Friday had already been a surprising day for college football fans when they sat down to watch the Sugar Bowl between Alabama and Utah.
After all, Ole Miss pulled off an amazing 47-34 victory over Texas Tech in the Cotton Bowl Friday afternoon.
But few people — outside of Utah's base of hard-core supporters — gave the Utes much of a chance of beating the Crimson Tide. Although they were undefeated, there weren't many college football observers who thought the Utes could beat the team that many people believed should have been playing Oklahoma for the national championship.
For most of the season, I believed that Alabama was the best team in college football. I was among those who were surprised when the Crimson Tide lost the SEC championship to the Florida Gators last month — even though Florida's quarterback was the defending Heisman Trophy winner.
And I was absolutely shocked that Utah not only beat Alabama but did so by two touchdowns.
Gentry Estes of the Mobile Press-Register called it an "uninspired" performance — and implied that the Crimson Tide lost its motivation after losing the SEC title to Florida.
In the future, I believe Nick Saban's Alabama program will be a force to reckon with — on both the SEC and national levels.
But, to pull off this victory — Utah's 14th straight win and its eighth consecutive bowl triumph — required more than athletic ability.
As Gordon Monson of the Salt Lake Tribune wrote, it required a "winning mind-set."
Monson aptly wrote, "Destiny, thrown in alongside talent and execution, even when it shows up in the last two minutes, can do that for a team. A group of guys who have been good enough to win 12 games without a loss figure they're good enough to win 13, even when few others on the outside agree with them."

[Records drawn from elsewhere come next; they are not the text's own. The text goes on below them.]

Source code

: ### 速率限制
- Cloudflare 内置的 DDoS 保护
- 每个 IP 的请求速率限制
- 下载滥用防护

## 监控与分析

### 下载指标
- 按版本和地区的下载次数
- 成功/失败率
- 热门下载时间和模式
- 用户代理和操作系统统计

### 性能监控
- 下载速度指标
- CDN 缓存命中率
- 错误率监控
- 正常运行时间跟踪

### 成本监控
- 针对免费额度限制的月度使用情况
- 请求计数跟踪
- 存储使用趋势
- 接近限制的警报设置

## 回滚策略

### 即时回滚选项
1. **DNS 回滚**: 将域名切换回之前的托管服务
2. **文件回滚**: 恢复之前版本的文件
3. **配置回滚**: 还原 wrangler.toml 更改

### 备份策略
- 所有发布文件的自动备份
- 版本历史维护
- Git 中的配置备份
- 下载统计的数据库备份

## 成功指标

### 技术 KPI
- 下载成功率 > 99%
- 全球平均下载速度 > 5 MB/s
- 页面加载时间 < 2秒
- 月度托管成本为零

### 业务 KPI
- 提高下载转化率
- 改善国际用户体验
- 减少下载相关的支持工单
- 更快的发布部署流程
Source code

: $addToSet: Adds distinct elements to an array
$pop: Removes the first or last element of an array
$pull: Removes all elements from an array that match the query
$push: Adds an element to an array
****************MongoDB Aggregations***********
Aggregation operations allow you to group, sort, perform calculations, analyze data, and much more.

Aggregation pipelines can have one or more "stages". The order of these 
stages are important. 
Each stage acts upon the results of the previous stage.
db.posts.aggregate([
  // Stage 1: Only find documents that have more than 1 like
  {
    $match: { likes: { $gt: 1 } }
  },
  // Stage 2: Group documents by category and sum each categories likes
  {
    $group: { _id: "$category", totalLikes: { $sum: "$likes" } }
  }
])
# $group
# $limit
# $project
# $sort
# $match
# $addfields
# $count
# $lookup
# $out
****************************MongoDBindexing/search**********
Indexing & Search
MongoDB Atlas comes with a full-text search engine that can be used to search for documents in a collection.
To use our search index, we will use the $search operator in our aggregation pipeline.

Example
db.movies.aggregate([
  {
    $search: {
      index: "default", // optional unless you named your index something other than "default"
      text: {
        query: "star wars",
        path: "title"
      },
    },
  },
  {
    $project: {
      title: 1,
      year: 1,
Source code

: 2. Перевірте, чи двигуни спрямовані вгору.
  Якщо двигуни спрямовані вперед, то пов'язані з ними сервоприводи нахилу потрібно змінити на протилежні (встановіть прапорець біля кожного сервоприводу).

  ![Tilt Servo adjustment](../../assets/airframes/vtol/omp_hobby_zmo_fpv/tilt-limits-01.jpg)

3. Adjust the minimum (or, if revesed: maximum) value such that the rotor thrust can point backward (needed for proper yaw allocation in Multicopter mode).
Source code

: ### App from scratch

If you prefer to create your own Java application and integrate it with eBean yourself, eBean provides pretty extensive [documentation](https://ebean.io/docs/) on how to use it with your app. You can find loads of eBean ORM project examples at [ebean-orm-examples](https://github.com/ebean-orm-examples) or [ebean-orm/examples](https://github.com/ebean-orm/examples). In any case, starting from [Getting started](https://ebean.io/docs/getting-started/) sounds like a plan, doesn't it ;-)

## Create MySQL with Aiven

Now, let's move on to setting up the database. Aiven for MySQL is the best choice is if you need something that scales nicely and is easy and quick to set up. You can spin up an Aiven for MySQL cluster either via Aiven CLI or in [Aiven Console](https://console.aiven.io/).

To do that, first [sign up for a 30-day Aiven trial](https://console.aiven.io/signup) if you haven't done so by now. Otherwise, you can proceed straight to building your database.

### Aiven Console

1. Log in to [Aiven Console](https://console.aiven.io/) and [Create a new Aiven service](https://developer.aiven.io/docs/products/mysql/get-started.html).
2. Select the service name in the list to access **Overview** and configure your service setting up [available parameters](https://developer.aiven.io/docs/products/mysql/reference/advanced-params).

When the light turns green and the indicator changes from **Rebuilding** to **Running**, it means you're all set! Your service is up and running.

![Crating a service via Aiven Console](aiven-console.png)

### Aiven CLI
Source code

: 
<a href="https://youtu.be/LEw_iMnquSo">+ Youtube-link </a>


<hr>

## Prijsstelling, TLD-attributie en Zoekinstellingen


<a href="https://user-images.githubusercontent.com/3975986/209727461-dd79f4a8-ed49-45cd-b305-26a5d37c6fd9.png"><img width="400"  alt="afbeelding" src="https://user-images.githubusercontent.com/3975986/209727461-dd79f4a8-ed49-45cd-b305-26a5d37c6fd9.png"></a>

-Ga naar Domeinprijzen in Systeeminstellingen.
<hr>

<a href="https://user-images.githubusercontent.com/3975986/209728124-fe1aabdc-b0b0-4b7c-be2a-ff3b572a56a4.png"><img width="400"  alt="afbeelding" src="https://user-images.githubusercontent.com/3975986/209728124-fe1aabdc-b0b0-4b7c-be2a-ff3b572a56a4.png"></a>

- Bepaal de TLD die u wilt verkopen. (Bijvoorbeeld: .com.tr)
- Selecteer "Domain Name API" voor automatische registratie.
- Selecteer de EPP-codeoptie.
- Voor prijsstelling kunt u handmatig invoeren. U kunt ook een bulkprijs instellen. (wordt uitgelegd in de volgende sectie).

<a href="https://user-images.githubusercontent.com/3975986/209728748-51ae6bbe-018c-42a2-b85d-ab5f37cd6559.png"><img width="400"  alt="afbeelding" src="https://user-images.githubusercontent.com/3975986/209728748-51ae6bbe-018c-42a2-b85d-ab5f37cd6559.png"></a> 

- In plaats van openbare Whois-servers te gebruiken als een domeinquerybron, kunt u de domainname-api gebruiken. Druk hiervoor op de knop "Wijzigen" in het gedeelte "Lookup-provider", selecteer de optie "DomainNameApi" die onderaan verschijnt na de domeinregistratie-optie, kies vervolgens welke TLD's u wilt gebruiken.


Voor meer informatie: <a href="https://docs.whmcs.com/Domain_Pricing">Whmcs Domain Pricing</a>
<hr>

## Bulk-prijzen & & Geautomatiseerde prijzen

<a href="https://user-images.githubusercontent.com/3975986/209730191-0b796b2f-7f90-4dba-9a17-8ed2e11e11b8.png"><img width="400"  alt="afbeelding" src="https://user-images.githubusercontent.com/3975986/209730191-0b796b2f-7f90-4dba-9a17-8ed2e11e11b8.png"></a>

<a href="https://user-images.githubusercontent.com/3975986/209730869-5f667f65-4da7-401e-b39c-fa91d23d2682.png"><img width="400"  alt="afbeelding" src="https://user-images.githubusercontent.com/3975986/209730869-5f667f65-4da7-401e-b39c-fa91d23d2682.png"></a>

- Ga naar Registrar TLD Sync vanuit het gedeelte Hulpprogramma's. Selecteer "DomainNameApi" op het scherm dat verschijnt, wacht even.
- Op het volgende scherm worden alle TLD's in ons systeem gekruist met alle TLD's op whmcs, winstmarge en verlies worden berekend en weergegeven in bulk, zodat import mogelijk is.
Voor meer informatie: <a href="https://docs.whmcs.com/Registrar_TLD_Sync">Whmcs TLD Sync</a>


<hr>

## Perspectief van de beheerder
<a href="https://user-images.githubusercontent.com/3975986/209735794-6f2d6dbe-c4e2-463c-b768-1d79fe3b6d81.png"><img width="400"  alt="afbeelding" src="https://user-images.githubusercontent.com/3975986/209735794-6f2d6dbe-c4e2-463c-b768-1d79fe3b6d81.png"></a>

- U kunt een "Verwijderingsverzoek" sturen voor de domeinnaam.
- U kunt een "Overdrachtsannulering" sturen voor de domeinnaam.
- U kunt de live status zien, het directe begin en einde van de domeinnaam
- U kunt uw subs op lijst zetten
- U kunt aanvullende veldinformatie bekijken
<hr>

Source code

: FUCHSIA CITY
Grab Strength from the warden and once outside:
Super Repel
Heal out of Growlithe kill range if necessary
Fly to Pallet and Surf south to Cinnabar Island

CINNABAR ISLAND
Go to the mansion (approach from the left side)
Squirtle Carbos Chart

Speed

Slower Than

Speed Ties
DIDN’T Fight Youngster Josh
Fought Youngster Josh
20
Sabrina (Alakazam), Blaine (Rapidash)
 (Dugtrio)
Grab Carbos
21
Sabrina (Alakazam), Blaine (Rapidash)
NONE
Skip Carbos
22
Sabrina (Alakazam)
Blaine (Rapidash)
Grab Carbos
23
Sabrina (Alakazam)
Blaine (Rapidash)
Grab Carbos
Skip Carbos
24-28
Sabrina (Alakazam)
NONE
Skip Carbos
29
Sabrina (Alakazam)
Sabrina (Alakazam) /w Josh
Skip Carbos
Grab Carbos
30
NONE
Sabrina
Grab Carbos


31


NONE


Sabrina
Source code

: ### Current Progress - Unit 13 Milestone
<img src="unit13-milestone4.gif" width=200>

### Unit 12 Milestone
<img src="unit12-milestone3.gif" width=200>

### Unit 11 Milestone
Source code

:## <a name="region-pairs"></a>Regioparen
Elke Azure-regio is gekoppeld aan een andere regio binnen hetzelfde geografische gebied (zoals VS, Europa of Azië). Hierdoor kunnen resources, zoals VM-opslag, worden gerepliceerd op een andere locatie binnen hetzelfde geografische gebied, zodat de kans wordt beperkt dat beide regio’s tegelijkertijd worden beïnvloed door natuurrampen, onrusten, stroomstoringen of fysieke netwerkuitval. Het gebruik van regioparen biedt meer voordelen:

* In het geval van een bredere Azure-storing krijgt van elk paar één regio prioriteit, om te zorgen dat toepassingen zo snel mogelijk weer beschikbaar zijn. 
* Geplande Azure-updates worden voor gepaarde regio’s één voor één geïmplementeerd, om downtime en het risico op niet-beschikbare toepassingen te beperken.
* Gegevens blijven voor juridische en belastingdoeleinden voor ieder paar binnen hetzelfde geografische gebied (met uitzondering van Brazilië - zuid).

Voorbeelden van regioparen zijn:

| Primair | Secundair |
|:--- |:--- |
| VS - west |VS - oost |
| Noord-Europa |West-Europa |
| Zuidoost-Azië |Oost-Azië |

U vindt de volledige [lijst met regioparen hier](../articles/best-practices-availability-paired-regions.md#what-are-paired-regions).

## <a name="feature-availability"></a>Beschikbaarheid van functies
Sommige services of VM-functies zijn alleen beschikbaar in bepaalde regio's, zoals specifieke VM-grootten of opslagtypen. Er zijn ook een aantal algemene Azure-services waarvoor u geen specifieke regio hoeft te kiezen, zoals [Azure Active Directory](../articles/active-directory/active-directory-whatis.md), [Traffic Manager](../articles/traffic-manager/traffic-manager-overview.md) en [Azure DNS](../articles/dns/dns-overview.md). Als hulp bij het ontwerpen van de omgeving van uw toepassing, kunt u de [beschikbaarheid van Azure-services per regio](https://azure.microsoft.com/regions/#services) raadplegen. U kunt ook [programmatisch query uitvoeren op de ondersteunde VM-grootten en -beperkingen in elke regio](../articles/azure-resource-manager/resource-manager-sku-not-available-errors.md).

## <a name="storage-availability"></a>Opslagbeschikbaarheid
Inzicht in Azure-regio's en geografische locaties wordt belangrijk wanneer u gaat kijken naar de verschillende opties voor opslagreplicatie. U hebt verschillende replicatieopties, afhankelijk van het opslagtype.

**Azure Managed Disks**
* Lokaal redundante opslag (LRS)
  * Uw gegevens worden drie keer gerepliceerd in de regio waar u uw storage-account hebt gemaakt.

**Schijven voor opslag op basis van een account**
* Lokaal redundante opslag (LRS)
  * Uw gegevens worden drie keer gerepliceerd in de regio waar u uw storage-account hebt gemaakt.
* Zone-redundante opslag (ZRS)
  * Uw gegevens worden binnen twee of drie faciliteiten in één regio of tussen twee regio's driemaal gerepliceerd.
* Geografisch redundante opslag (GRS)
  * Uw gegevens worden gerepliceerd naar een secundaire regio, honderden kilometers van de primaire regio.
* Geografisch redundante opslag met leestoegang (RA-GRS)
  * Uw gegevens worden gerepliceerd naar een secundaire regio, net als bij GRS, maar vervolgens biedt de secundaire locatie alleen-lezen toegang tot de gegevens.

Following the Utes' victory, it is appropriate to wonder what kind of impact this may have on the national championship picture for this season — and, looking ahead several months, what kind of impact will it have on national polls and expectations when the start of the next college football season approaches.
It may have an impact next week, after Texas plays Ohio State on Monday and either Florida or Oklahoma wins the "national championship" game on Thursday.
No matter how those games turn out, Utah will finish the season, as Cory McCartney writes for SI.com, as "the only unbeaten," and he all but underlined the achievement by observing, "Entering Friday night's showdown, the Utes had beaten three teams ranked in the latest AP Top 25 (No. 11 TCU, No. 17 BYU and No. 24 Oregon State)."
Make that four teams now.
McCartney observed that Utah took some motivation from Saban's remarks after the loss to Florida last month. Saban said Alabama was "the only team that plays in a real BCS conference that went 12-0, which is very difficult to do."
Florida or Oklahoma will still be proclaimed the national champion a week from now, but Utah's victory should make some people think twice about what "a real BCS conference" is.
Then, perhaps, we can do away with the BCS nonsense altogether.